Items stored from a collection
-- -- --
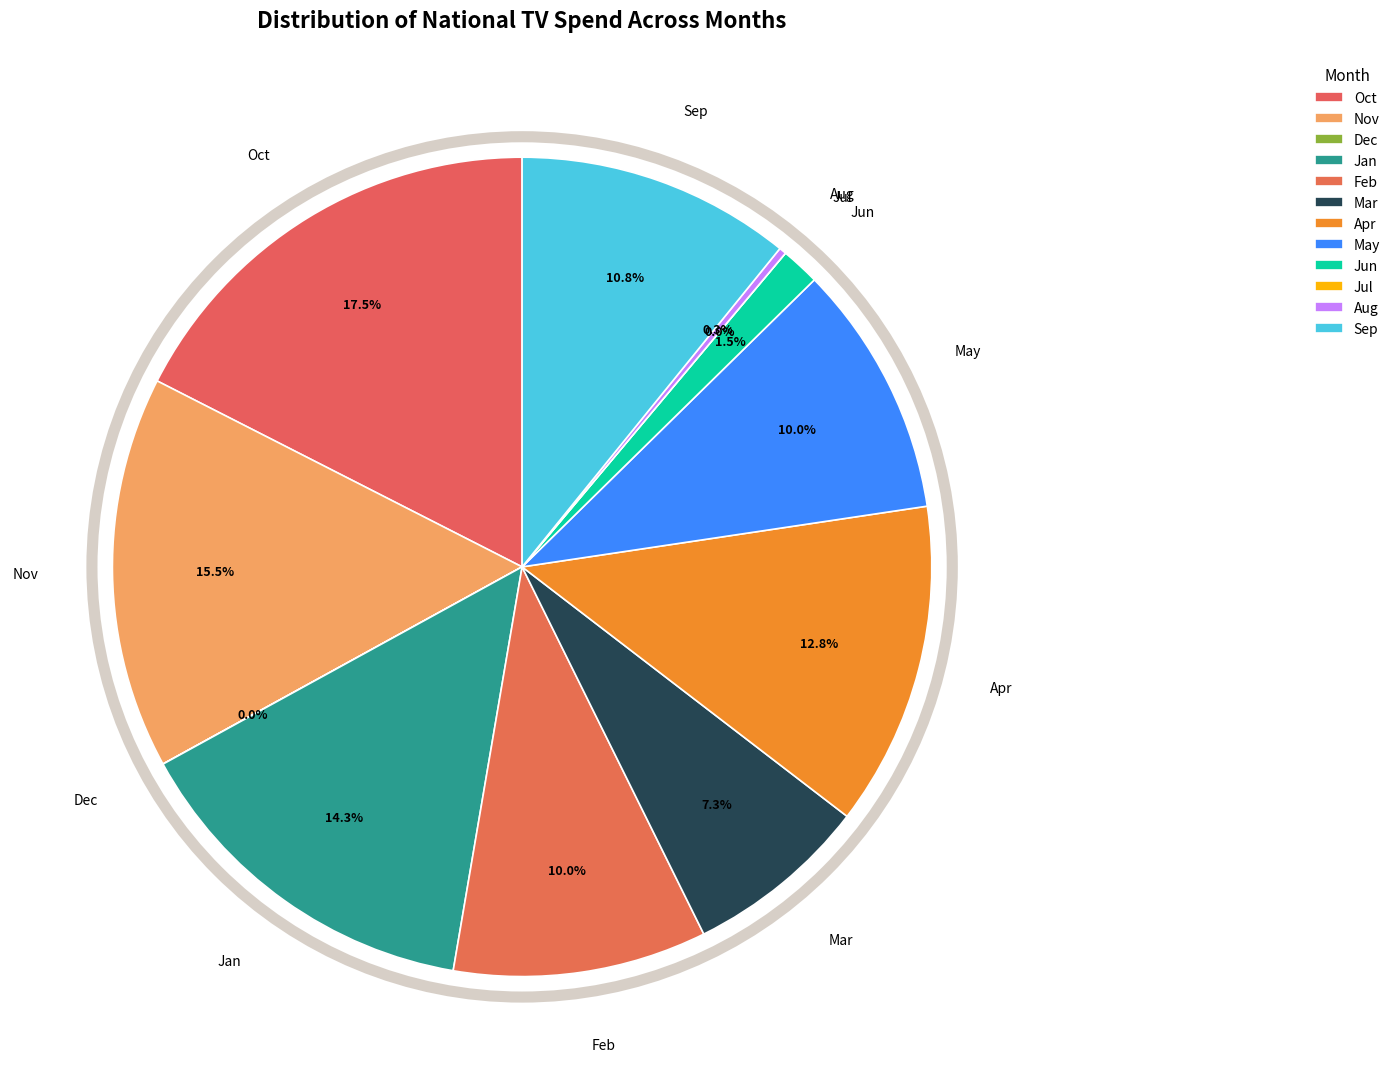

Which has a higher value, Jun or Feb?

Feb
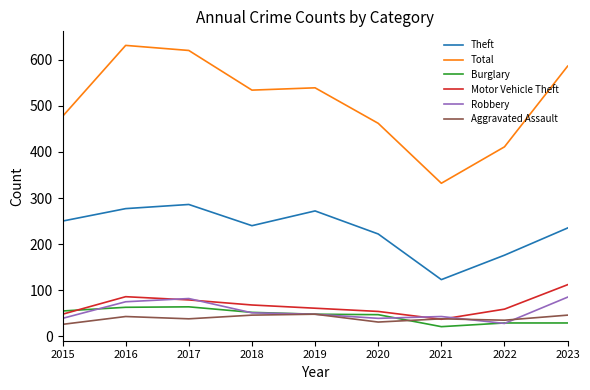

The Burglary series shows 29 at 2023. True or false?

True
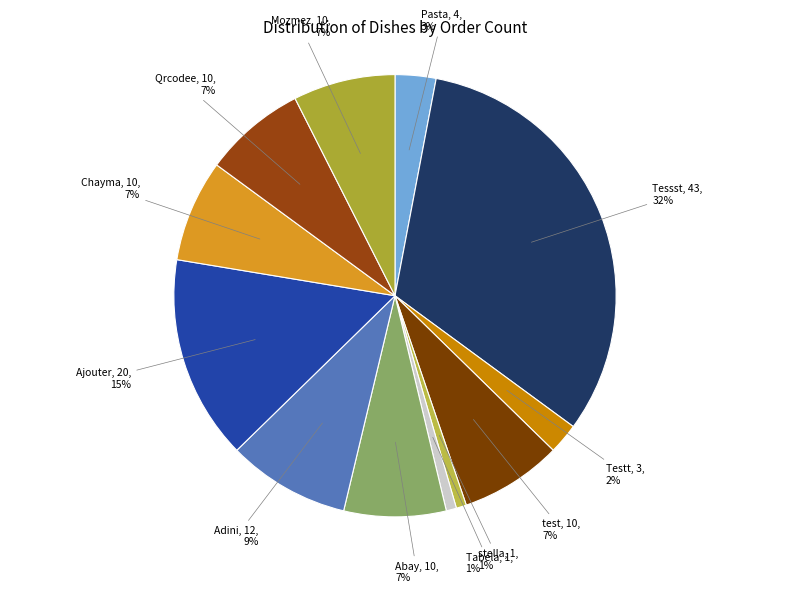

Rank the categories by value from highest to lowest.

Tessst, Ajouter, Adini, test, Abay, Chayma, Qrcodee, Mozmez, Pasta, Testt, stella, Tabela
-- -- --
[REQUIRED WORK] Reproduce the lines above word for word, leaving out the pictures.

[RESPONSE TO THIS TASK]
Which has a higher value, Jun or Feb?

Feb

The Burglary series shows 29 at 2023. True or false?

True

Rank the categories by value from highest to lowest.

Tessst, Ajouter, Adini, test, Abay, Chayma, Qrcodee, Mozmez, Pasta, Testt, stella, Tabela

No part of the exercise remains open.